Hi everybody, I've got a simple question about table-building, specifically to do with joining the legs and the apron. I used a Rockler apron bracket (pictured) to join the apron pieces to the legs. Once I got everything screwed in it there was some wiggle in it. I can move the legs in most any direction I want. The movement isn't major but over time it will become a problem. Would L-brackets be the solution here? A straight bracket recessed into the top of the legs and aprons?


----------



## 111

It looks like the corner of the leg is hitting the metal bracket. If so, this is stopping the leg from pulling tight into the skirt pcs.
You would need to move the metal bracket a little farther away from the edges of the skirt. 
(Note This would change the distance you skirts are set in. 
Or you could just bevel a little off of the corner of the leg. (easiest fix) 
This will let the 2 bolts, in the middle of the bracket, pull the leg in tighter.


----------



## crank49

This is the place where a couple of tenons would make a tight joint. 
Then you could trash that little piece of tin.


----------



## wseand

+1 on Kevin's suggestion. Future tables, M&T works great.


----------



## dnewell

Thanks, Kevin, that's helpful. I'll give your suggestion a try.
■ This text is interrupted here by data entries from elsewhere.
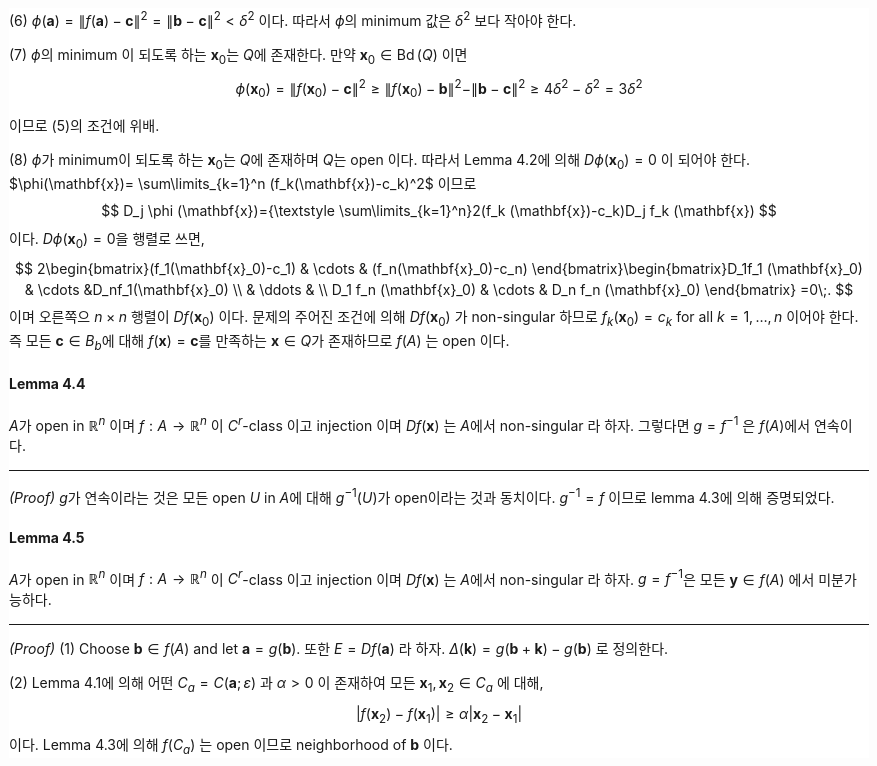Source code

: (6) $\phi (\mathbf{a})=\|f(\mathbf{a})-\mathbf{c}\|^2 = \|\mathbf{b}-\mathbf{c}\|^2 <\delta^2$ 이다. 따라서 $\phi$의 minimum 값은 $\delta^2$ 보다 작아야 한다. 

(7) $\phi$의 minimum 이 되도록 하는 $\mathbf{x}_0$는 $Q$에 존재한다. 만약 $\mathbf{x}_0\in \operatorname{Bd}(Q)$ 이면 
$$
\phi (\mathbf{x}_0)=\|f(\mathbf{x}_0)-\mathbf{c}\|^2 \ge \|f(\mathbf{x}_0)-\mathbf{b}\|^2 -\|\mathbf{b}-\mathbf{c}\|^2 \ge 4\delta^2-\delta^2 =3\delta^2
$$

이므로 (5)의 조건에 위배.

(8) $\phi$가 minimum이 되도록 하는 $\mathbf{x}_0$는 $Q$에 존재하며 $Q$는 open 이다. 따라서 Lemma 4.2에 의해 $D\phi (\mathbf{x}_0)=0$ 이 되어야 한다. $\phi(\mathbf{x})= \sum\limits_{k=1}^n (f_k(\mathbf{x})-c_k)^2$ 이므로
$$
D_j \phi (\mathbf{x})={\textstyle \sum\limits_{k=1}^n}2(f_k (\mathbf{x})-c_k)D_j f_k (\mathbf{x})
$$
이다. $D\phi (\mathbf{x}_0 )=0$을 행렬로 쓰면,
$$
2\begin{bmatrix}(f_1(\mathbf{x}_0)-c_1) & \cdots & (f_n(\mathbf{x}_0)-c_n) \end{bmatrix}\begin{bmatrix}D_1f_1 (\mathbf{x}_0) & \cdots &D_nf_1(\mathbf{x}_0) \\ & \ddots  & \\ D_1 f_n (\mathbf{x}_0) & \cdots & D_n f_n (\mathbf{x}_0) \end{bmatrix} =0\;.
$$
이며 오른쪽으 $n\times n$ 행렬이 $Df(\mathbf{x}_0)$ 이다. 문제의 주어진 조건에 의해 $Df(\mathbf{x}_0)$ 가 non-singular 하므로 $f_k (\mathbf{x}_0)  =c_k$ for all $k=1,\ldots,\,n$ 이어야 한다. 즉 모든 $\mathbf{c}\in B_b$에 대해 $f(\mathbf{x})=\mathbf{c}$를 만족하는 $\mathbf{x} \in Q$가 존재하므로 $f(A)$ 는 open 이다.  



#### Lemma 4.4

$A$가  open in $\mathbb{R}^n$ 이며 $f:A\to \mathbb{R}^n$ 이 $C^r$-class 이고 injection 이며 $Df(\mathbf{x})$ 는 $A$에서  non-singular 라 하자. 그렇다면  $g=f^{-1}$ 은 $f(A)$에서 연속이다.

------

*(Proof)* $g$가 연속이라는 것은 모든 open $U$ in $A$에 대해 $g^{-1}(U)$가 open이라는 것과 동치이다. $g^{-1}=f$ 이므로 lemma 4.3에 의해 증명되었다.



#### Lemma 4.5

$A$가  open in $\mathbb{R}^n$ 이며 $f:A\to \mathbb{R}^n$ 이 $C^r$-class 이고 injection 이며 $Df(\mathbf{x})$ 는 $A$에서  non-singular 라 하자. $g=f^{-1}$은 모든 $\mathbf{y}\in f(A)$ 에서 미분가능하다.

---

*(Proof)* (1) Choose $\mathbf{b}\in f(A)$ and let $\mathbf{a} = g(\mathbf{b})$. 또한 $E=Df(\mathbf{a})$ 라  하자. $\Delta (\mathbf{k})= g(\mathbf{b} +\mathbf{k})-g(\mathbf{b})$ 로 정의한다. 

(2) Lemma 4.1에 의해 어떤 $C_a=C(\mathbf{a};\,\varepsilon)$ 과 $\alpha >0$ 이 존재하여 모든 $\mathbf{x}_1,\,\mathbf{x}_2 \in C_a$ 에 대해,
$$
|f(\mathbf{x}_2)-f(\mathbf{x}_1)|\ge \alpha|\mathbf{x}_2-\mathbf{x}_1|
$$
이다. Lemma 4.3에 의해 $f(C_a)$ 는 open 이므로 neighborhood of $\mathbf{b}$ 이다.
I'd love to do an M&T sometime, but I'm only working with a table saw and miter saw for this project. Hence, the "beginner" question. Hopefully next time!


----------



## wseand

All you need is a table saw for M&Ton Table legs. It's what I use on table legs, well a chisel too. Just FYI…


----------



## a1Jim

Most of the corner brackets on older furniture have an anchor bolt in the middle holes with nuts that can be tightened to take up any wiggle in the legs. Perhaps if you replace the center screws with anchor bolts and nuts it will help your problem.


----------



## HerbC

+1 on trimming inside corner of leg to get clearance so the leg can be pulled tight.
+1 on changing out the screws to anchor bolts.

Herb


----------



## wormil

The table leg is usually chamfered beneath the metal bracket, I've never used them though.


----------